# [Text]
======

Friday, May 6, 2011

Week 12 - Book Intro

As a gangly young teenager I was desperately looking for a way to reconnect with my stepfather.  He had been around since I was five and things were just like a "normal family" until I had gotten to about twelve.  Inexplicably, he and I never talked any more.  Our conversations became one sided where he interjected a monosyllable every once in a while before abruptly ending by telling me to go do "something."  I had no way of knowing, with my preteen experience, that it had almost nothing to do with me.  Looking back now, I understand the undercurrents of my parents' lives at that time and see more clearly that there was nothing that I could have said or done to make any significant change in my stepfather's grumpy disposition.  I never saw the drunken episodes or heard the arguments about his drinking between him and my mother, those were stories that I heard much later in life.  Long after the denial of being an alcoholic, the quitting cold turkey, the many falls off of the wagon, and finally the divorce in my early twenties - that was when my mother and I talked about those times.  But back then I was sure that it must be about me, and since it was I could, and must, fix it.

Since I was a young teenage girl, and my father a guy's kinda guy, there was little mutual ground for me to work with.  Still I gave it a shot.  That summer was interesting in many ways for me, since I learned a lot of new things from him even if it was with faked interest from the start.  That was the year that I learned to shoot a rifle, when I kept asking him about the one that we kept in the barn in case of raccoons or big rats.  He took me out and showed me how to shoot a few evenings a week for a month or so.  We shot some of the empty beer cans, ironically that he provided, off of the mound of dirt past the garden.  I learned how to change a bike tire tube, how to tell the difference between English and metric wrenches, and how to work a wood splitter.  All of these activities were rather short lived.  I assumed that I had not put in proper effort, and kept casting about for another avenue to reconnect.

======

# [Supplied material]
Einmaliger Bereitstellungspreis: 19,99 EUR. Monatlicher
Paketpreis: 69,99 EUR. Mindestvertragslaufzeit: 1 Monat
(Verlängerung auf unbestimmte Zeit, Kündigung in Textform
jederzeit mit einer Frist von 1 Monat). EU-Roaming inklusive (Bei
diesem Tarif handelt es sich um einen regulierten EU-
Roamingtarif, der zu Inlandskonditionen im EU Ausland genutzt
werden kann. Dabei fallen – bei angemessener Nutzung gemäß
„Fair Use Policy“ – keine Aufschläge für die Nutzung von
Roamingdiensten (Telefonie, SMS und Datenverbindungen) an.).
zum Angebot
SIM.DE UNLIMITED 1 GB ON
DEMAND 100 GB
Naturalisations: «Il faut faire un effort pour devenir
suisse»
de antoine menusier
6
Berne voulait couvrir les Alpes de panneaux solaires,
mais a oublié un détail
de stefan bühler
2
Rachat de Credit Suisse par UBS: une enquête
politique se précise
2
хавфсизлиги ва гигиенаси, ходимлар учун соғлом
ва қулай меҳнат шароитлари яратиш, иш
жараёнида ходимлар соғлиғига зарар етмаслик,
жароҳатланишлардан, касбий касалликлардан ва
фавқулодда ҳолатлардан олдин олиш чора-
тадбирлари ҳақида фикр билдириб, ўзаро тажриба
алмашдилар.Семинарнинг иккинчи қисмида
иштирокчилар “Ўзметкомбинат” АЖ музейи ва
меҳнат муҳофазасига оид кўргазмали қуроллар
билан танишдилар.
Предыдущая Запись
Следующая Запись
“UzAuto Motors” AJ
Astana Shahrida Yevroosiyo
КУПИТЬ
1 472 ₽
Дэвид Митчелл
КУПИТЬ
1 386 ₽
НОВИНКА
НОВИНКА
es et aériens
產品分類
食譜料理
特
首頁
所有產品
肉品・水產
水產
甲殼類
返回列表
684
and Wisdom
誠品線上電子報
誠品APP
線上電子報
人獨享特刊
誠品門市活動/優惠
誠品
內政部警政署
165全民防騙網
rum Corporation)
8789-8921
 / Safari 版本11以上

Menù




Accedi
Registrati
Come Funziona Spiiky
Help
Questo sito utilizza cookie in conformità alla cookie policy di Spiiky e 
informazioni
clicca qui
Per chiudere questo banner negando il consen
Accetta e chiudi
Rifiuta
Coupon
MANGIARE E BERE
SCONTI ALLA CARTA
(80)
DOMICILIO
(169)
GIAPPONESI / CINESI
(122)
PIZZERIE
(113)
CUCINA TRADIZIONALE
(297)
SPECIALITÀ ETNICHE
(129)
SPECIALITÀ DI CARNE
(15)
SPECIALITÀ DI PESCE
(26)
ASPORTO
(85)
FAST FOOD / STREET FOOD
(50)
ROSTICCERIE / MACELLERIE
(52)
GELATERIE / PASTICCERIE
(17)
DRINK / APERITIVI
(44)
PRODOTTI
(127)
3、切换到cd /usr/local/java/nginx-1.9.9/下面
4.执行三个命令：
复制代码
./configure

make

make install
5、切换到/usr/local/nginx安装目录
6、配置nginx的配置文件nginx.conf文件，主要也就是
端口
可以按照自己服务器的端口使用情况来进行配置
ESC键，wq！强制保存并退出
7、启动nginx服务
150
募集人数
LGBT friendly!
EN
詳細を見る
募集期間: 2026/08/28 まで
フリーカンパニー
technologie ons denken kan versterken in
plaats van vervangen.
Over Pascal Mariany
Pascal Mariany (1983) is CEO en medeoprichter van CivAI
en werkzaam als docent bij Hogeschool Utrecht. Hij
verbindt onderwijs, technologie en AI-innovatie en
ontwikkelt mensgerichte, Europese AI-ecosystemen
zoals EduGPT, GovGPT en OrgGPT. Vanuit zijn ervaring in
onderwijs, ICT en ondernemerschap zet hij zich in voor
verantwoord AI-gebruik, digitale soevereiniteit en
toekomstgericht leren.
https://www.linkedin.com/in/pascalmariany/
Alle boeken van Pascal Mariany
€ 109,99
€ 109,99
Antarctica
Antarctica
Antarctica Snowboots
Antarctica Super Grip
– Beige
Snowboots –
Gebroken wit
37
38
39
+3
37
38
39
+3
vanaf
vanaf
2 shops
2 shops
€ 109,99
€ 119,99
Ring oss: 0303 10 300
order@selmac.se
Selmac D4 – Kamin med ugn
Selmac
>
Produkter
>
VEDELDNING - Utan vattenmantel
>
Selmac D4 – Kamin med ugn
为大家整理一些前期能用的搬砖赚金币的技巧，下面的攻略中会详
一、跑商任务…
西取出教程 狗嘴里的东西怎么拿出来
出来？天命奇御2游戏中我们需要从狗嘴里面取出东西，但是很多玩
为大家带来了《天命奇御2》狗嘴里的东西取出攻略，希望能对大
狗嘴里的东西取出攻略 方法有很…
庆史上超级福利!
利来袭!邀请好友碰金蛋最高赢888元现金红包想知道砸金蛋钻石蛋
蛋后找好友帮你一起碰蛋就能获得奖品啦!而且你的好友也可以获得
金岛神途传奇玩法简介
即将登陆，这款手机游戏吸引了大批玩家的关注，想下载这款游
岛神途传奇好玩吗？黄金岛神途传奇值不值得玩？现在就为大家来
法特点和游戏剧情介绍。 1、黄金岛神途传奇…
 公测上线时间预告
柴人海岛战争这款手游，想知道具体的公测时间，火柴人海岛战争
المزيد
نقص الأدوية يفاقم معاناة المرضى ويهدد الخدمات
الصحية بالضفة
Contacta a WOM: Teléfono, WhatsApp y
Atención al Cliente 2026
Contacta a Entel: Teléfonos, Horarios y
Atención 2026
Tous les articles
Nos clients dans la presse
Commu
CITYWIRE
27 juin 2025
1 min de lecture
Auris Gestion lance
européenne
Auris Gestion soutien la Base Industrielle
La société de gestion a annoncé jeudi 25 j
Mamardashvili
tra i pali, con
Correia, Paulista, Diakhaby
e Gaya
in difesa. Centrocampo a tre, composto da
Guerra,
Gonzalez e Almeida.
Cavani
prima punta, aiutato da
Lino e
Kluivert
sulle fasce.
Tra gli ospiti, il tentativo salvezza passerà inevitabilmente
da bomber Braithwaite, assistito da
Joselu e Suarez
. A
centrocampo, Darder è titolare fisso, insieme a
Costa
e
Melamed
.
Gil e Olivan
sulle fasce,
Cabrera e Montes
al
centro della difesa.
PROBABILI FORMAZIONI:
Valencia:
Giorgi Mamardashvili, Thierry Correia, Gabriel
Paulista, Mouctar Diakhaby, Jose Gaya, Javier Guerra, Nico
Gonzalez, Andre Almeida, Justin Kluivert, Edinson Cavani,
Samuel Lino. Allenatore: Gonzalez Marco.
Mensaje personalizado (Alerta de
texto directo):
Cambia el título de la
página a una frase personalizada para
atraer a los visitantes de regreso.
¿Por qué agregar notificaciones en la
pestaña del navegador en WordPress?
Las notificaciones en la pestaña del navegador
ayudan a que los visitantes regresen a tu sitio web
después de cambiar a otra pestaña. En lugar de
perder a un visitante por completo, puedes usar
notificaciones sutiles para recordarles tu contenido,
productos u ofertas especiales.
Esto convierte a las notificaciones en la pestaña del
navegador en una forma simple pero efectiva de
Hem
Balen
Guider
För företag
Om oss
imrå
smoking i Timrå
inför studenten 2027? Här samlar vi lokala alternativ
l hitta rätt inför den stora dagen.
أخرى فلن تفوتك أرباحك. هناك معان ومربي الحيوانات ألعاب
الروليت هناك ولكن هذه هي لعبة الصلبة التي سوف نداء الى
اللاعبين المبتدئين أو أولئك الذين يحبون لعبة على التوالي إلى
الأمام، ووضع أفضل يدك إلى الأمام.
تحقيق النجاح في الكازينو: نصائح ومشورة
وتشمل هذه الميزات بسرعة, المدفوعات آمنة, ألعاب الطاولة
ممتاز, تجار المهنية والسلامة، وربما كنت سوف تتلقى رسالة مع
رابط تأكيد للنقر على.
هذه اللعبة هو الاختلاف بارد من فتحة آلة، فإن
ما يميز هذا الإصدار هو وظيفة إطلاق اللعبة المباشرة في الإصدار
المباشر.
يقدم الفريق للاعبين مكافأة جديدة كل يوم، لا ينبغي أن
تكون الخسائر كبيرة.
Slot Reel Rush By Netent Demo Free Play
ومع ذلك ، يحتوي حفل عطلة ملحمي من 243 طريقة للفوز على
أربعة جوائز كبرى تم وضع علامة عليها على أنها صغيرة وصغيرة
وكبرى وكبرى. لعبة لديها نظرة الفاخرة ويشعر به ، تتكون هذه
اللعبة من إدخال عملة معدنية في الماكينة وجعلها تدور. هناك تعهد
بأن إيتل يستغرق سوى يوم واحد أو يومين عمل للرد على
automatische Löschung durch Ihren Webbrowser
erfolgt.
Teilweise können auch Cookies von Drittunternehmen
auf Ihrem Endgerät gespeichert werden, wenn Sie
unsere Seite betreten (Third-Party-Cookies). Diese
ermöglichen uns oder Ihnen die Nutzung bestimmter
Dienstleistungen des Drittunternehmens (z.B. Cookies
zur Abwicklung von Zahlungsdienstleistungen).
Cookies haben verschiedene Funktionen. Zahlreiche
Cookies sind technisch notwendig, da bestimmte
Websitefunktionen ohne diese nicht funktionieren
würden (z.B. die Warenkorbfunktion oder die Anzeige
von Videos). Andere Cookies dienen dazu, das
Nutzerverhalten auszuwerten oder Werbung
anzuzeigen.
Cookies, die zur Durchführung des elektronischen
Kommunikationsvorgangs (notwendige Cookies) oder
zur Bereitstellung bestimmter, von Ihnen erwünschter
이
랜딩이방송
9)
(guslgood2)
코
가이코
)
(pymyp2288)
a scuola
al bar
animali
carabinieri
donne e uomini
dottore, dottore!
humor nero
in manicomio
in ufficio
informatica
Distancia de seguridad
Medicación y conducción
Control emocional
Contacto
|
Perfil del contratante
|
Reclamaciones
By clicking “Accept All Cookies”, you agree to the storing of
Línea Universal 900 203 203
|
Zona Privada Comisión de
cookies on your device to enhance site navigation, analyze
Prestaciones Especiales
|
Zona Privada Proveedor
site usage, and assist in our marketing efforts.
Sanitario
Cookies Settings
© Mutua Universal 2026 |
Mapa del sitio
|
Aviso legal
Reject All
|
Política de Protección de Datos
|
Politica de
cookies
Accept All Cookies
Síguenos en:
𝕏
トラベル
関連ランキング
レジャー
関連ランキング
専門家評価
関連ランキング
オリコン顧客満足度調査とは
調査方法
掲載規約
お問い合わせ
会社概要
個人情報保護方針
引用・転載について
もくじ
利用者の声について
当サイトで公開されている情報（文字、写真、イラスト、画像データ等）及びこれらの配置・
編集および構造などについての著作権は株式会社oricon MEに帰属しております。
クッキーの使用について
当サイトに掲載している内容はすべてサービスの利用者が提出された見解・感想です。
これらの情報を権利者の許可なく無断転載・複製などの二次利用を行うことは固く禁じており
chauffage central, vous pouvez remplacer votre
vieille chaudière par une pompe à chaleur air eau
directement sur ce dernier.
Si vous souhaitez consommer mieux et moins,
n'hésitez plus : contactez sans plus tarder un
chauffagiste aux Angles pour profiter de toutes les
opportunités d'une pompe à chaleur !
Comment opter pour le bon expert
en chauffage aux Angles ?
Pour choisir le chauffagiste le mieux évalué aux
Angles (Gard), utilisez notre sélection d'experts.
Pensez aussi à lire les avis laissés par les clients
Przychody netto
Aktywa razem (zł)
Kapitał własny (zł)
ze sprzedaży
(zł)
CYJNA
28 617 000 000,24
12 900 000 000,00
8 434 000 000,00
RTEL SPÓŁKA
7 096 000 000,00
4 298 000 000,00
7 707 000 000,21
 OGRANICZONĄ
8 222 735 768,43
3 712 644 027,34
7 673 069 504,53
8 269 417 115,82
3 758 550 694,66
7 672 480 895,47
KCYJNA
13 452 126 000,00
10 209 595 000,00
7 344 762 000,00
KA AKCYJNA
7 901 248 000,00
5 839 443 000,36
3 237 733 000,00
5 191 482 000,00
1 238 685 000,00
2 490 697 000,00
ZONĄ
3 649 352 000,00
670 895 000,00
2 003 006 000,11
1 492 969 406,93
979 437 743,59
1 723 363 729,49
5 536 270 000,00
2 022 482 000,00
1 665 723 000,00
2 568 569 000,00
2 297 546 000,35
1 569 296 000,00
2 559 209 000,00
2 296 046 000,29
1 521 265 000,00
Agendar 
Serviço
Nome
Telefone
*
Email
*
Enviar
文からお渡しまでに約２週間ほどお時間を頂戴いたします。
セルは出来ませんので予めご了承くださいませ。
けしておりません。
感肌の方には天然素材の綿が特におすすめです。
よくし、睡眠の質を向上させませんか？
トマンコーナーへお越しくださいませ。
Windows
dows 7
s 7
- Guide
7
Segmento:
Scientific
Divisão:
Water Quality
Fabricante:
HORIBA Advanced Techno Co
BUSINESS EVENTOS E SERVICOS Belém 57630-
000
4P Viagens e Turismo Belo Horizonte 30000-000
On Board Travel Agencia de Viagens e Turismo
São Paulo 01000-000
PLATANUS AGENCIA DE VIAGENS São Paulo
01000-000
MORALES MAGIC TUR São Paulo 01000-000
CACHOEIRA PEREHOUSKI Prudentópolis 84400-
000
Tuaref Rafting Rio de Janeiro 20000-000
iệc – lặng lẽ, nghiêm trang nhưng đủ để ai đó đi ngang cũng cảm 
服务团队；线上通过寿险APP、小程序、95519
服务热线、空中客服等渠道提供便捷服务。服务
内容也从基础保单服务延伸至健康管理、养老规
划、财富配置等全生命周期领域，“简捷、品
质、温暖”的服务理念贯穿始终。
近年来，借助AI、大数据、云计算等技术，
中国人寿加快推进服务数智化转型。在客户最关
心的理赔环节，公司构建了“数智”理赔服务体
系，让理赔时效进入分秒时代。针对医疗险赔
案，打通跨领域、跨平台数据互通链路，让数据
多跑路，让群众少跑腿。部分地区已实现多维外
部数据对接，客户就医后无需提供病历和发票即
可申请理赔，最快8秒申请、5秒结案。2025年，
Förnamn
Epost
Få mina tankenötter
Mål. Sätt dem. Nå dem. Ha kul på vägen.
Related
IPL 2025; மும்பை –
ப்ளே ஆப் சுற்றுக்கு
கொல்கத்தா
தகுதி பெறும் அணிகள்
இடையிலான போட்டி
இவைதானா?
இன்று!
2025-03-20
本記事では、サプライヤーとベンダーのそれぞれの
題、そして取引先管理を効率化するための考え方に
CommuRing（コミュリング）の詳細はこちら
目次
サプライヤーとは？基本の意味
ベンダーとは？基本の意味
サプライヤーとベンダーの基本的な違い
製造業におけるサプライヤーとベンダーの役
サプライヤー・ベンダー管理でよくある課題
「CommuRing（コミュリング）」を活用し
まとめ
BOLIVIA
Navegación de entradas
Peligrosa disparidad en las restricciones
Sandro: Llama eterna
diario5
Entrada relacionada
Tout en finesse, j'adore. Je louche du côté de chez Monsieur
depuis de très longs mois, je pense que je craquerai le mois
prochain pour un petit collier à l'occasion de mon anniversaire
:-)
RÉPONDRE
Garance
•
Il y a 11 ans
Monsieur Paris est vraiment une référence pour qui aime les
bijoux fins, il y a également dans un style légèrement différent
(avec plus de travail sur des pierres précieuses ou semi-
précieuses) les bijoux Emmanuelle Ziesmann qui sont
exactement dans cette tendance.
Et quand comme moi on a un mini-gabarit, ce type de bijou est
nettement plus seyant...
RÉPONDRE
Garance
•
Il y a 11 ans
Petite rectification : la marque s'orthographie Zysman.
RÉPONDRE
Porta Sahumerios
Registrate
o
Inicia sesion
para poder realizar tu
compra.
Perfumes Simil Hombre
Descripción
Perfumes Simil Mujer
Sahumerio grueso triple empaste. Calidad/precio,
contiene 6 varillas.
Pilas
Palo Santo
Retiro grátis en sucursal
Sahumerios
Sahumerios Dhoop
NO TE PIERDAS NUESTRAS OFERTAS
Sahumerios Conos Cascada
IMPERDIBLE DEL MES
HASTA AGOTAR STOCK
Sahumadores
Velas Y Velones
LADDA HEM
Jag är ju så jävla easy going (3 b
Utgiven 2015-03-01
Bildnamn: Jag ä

======

# [What is being asked]
Please pick up the stepfather passage after its final sentence and write the part that comes next. The data above has no connection to the stepfather passage.

# [Exercise response]
He was never much of a reader, not for fun anyway, but I was.  I loved reading just about anything.  I actually had a secret goal of reading every non-fiction book in our little elementary school library before finishing eighth grade (I made it to the W's).  I had noticed on a little shelf in our living room that there were a couple of old, faded paperback books.  I had asked my mom and she had said that they weren't hers, so they must have been his.  I thought how perfect it would be if I read them and then I could talk to him about the books.   The covers were rather odd, an old Star Wars kinda look to them, and they were obviously old and well-read.  The title didn't give me any hint or clue as to what I was delving into, just a single word "Dune" with the smaller letters "Frank Herbert" underneath the silhouette of a man walking in a desert.  I knew my stepfathers liking for the science fiction stories - we watched Dr. Who on PBS and sat and watched Star Trek (the originals with Scotty and Kirk) every night - so I knew that this must be along the same lines.

Delving into the work of Arrakis, known as "Dune" to the natives was an amazing experience for me.  Not only was this a new and amazing adventure, but it was the first time that I found that grown-up books could be as interesting and attention-grabbing to me as the young adult versions.  It seemed easy to forget everything that I know and allow the author to paint a new universe, where monstrous animals lived, space travel was as common as cruise ships, and magic lived and breathed within societies.  The voyage of the teen prince to a new world was easy to follow, and lent itself nicely to my own tribulations.  While I was unable to use "Dune" as a vehicle to bridge the widening gap between myself and my stepfather, I was able to follow along with young Prince Leto through many stages of his life.  Through the reading several books in the series, I imagined my stepfather reading them at my own age, and I at least felt that while we were on different pages now, once we had both been in the same place, riding along on a highliner to a new unknown world.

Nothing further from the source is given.